IEEE Trans Biomed Eng. 2018 Dec;65(12):2742-2750. doi: 10.1109/TBME.2018.2814630. Epub 2018 Mar 9.
Vascular ageing is known to be accompanied by arterial stiffening and vascular endothelial dysfunction, and represents an independent factor contributing to the development of cardiovascular disease. The microvascular pulse is affected by the biomechanical alterations of the circulatory system, and has been the focus of studies aiming at the development of non-invasive methods able to extract physiologically relevant features.
proposing an approach for the assessment of vascular ageing based on a support vector machine (SVM) learning from features of the pulse contour.
the supervised classifier was trained and validated over 20935 models of pulse wave, obtained with a multi-Gaussian decomposition algorithm, applied to laser Doppler flowmetry signals of 54 healthy, non-smoker subjects.
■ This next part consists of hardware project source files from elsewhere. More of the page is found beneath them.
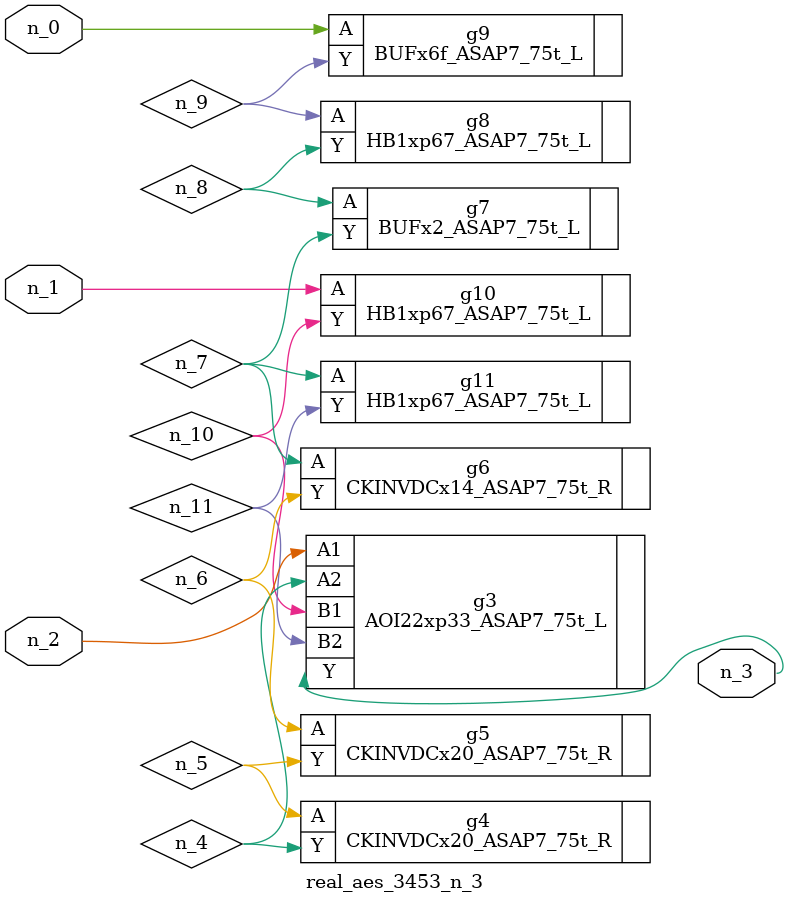
<source format=v>
module real_aes_3453_n_3 (n_0, n_2, n_1, n_3);
input n_0;
input n_2;
input n_1;
output n_3;
wire n_4;
wire n_5;
wire n_7;
wire n_8;
wire n_6;
wire n_9;
wire n_10;
wire n_11;
BUFx6f_ASAP7_75t_L g9 ( .A(n_0), .Y(n_9) );
HB1xp67_ASAP7_75t_L g10 ( .A(n_1), .Y(n_10) );
AOI22xp33_ASAP7_75t_L g3 ( .A1(n_2), .A2(n_4), .B1(n_10), .B2(n_11), .Y(n_3) );
CKINVDCx20_ASAP7_75t_R g4 ( .A(n_5), .Y(n_4) );
CKINVDCx20_ASAP7_75t_R g5 ( .A(n_6), .Y(n_5) );
CKINVDCx14_ASAP7_75t_R g6 ( .A(n_7), .Y(n_6) );
HB1xp67_ASAP7_75t_L g11 ( .A(n_7), .Y(n_11) );
BUFx2_ASAP7_75t_L g7 ( .A(n_8), .Y(n_7) );
HB1xp67_ASAP7_75t_L g8 ( .A(n_9), .Y(n_8) );
endmodule
</source>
the multi-Gaussian model showed a mean R of 0.98 and an average normalized root mean square error of 0.90, demonstrating the ability to reconstruct the pulse shape. Over 30 training and validation experiments, the SVM showed a mean Pearson's r of 0.808 between the rate of waves classified as old and the age of the subjects, along with an average area under the ROC curve of 0.953.
the SVM showed the capability to discriminate differently aged individuals.
the proposed method might detect the ageing-related modifications of the vascular tree; furthermore, since diabetes promotes vascular alterations comparable to ageing, this approach may be also suitable for the screening of diabetic angiopathy.
目的:提出一种基于支持向量机(SVM)从脉搏轮廓特征中学习的血管老化评估方法。
方法:该监督分类器在经过多高斯分解算法处理的 54 名健康不吸烟者的激光多普勒血流信号上,对 20935 个脉搏波模型进行了训练和验证。
结论:SVM 能够区分不同年龄的个体。
意义:该方法可能检测到与血管老化相关的变化;此外,由于糖尿病引起的血管改变与老化相似,因此这种方法也可能适用于糖尿病血管病变的筛查。